EXERCISE DATA START

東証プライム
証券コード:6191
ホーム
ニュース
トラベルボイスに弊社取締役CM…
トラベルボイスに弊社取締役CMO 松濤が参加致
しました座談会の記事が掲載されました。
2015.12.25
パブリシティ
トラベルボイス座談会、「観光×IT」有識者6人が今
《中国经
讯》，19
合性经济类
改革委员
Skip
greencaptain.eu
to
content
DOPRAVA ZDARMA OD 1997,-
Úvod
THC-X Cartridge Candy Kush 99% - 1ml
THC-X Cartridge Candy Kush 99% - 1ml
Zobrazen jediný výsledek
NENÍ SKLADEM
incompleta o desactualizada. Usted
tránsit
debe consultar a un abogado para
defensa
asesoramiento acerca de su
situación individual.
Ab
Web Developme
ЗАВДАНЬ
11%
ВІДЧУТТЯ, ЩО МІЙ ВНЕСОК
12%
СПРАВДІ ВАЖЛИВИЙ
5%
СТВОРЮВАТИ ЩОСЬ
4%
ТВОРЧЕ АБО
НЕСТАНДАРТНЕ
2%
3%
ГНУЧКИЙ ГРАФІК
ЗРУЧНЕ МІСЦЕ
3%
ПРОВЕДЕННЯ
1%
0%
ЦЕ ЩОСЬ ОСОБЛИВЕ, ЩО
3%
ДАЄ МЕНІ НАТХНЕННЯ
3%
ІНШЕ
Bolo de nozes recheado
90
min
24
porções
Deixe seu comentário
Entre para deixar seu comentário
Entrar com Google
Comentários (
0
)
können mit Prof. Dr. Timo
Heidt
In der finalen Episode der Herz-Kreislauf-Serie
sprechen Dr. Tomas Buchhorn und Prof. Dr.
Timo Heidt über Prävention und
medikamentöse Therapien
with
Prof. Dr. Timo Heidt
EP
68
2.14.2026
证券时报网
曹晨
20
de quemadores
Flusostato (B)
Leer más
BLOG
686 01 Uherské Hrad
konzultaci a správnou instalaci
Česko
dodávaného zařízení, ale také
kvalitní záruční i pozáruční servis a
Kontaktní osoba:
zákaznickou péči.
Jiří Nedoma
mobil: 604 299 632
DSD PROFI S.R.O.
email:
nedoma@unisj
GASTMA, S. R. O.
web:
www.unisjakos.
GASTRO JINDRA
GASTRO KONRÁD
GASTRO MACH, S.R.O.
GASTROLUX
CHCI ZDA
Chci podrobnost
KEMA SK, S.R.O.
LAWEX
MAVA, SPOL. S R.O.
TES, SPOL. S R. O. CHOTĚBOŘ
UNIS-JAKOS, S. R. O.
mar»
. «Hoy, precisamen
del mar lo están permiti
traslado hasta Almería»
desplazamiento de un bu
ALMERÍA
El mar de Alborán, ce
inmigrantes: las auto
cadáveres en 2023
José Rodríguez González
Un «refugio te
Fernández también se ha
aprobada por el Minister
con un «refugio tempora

EXERCISE DATA END

EXERCISE DETAILS: Write out every line of the records above, keeping each one unchanged and in the same order.

RESULT FOR THIS EXERCISE:
東証プライム
証券コード:6191
ホーム
ニュース
トラベルボイスに弊社取締役CM…
トラベルボイスに弊社取締役CMO 松濤が参加致
しました座談会の記事が掲載されました。
2015.12.25
パブリシティ
トラベルボイス座談会、「観光×IT」有識者6人が今
《中国经
讯》，19
合性经济类
改革委员
Skip
greencaptain.eu
to
content
DOPRAVA ZDARMA OD 1997,-
Úvod
THC-X Cartridge Candy Kush 99% - 1ml
THC-X Cartridge Candy Kush 99% - 1ml
Zobrazen jediný výsledek
NENÍ SKLADEM
incompleta o desactualizada. Usted
tránsit
debe consultar a un abogado para
defensa
asesoramiento acerca de su
situación individual.
Ab
Web Developme
ЗАВДАНЬ
11%
ВІДЧУТТЯ, ЩО МІЙ ВНЕСОК
12%
СПРАВДІ ВАЖЛИВИЙ
5%
СТВОРЮВАТИ ЩОСЬ
4%
ТВОРЧЕ АБО
НЕСТАНДАРТНЕ
2%
3%
ГНУЧКИЙ ГРАФІК
ЗРУЧНЕ МІСЦЕ
3%
ПРОВЕДЕННЯ
1%
0%
ЦЕ ЩОСЬ ОСОБЛИВЕ, ЩО
3%
ДАЄ МЕНІ НАТХНЕННЯ
3%
ІНШЕ
Bolo de nozes recheado
90
min
24
porções
Deixe seu comentário
Entre para deixar seu comentário
Entrar com Google
Comentários (
0
)
können mit Prof. Dr. Timo
Heidt
In der finalen Episode der Herz-Kreislauf-Serie
sprechen Dr. Tomas Buchhorn und Prof. Dr.
Timo Heidt über Prävention und
medikamentöse Therapien
with
Prof. Dr. Timo Heidt
EP
68
2.14.2026
证券时报网
曹晨
20
de quemadores
Flusostato (B)
Leer más
BLOG
686 01 Uherské Hrad
konzultaci a správnou instalaci
Česko
dodávaného zařízení, ale také
kvalitní záruční i pozáruční servis a
Kontaktní osoba:
zákaznickou péči.
Jiří Nedoma
mobil: 604 299 632
DSD PROFI S.R.O.
email:
nedoma@unisj
GASTMA, S. R. O.
web:
www.unisjakos.
GASTRO JINDRA
GASTRO KONRÁD
GASTRO MACH, S.R.O.
GASTROLUX
CHCI ZDA
Chci podrobnost
KEMA SK, S.R.O.
LAWEX
MAVA, SPOL. S R.O.
TES, SPOL. S R. O. CHOTĚBOŘ
UNIS-JAKOS, S. R. O.
mar»
. «Hoy, precisamen
del mar lo están permiti
traslado hasta Almería»
desplazamiento de un bu
ALMERÍA
El mar de Alborán, ce
inmigrantes: las auto
cadáveres en 2023
José Rodríguez González
Un «refugio te
Fernández también se ha
aprobada por el Minister
con un «refugio tempora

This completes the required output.